Ailing Greenwich Savings Bank in New York City will be merged immediately with New York's Metropolitan Savings Bank, the Federal Deposit Insurance Corp. announced last night.

The merger follows several weeks of negotiations between New York State banking authorities and the FDIC on how best to rescue Greenwich. It will be the biggest supervised thrift merger in the nation's history.

The FDIC, because it will assume responsibility for repayment of loans by Greenwich to the Federal Reserve Bank of New York, will suffer a $185 million loss in the merger, an FDIC spokesman said.

FDIC Chairman William Isaac said, however, the rescue was approved because the failure of the bank "besides the severe psychological impact, would have resulted in a gross cost to the FDIC of more than $800 million. The loss on this transaction is substantially lower."

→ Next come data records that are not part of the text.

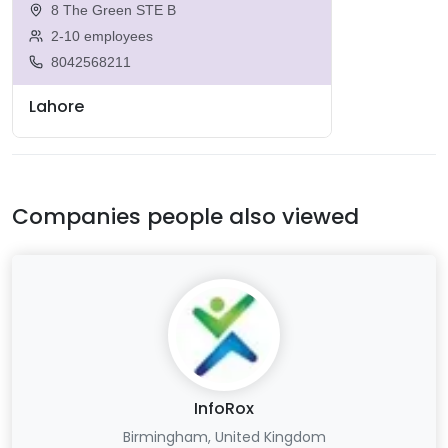
8 The Green STE B
2-10 employees
8042568211
Lahore
Companies people also viewed
InfoRox
Birmingham, United Kingdom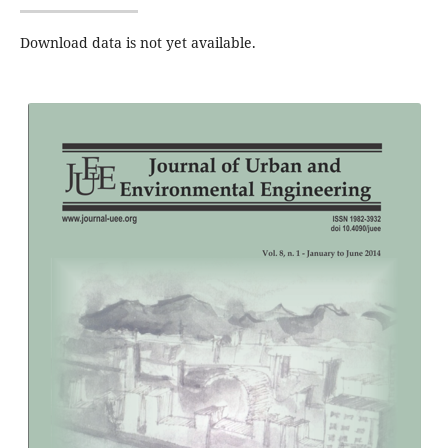
Download data is not yet available.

The Metropolitan Savings Bank had previously announced a merger with the Brooklyn Savings Bank. That merger was approved by the FDIC last month.

Both Greenwich and the Metropolitan have assets of $2.2 billion. The Brooklyn Savings Bank has assets of $1.6 billion.

The combined bank will operate under the name of the Metropolitan Savings Bank with assets of $5.9 billion, making it the second-largest savings bank in the nation.

If Greenwich had failed, it would have been the largest failure of a commercial or savings bank in U.S. history and the first failure of a savings bank. A commercial bank, Franklin National, now holds the record as the largest to fail. It had deposits of $1.4 billion when it went under in 1974.

Greenwich's financial troubles have received widespread attention in recent weeks, and rumors of an impending failure finally forced regulators to admit they were searching for a merger partner.

Mutual savings banks are owned by their depositors, and their net earnings are available for distribution among the depositors. They are governed by a board of self-perpetuating trustees.

Like many thrifts throughout the country, Greenwich encountered problems that arose because it held a large portfolio of low-yielding long-term mortgages that must be supported while outside borrowing costs and interest rates have soared.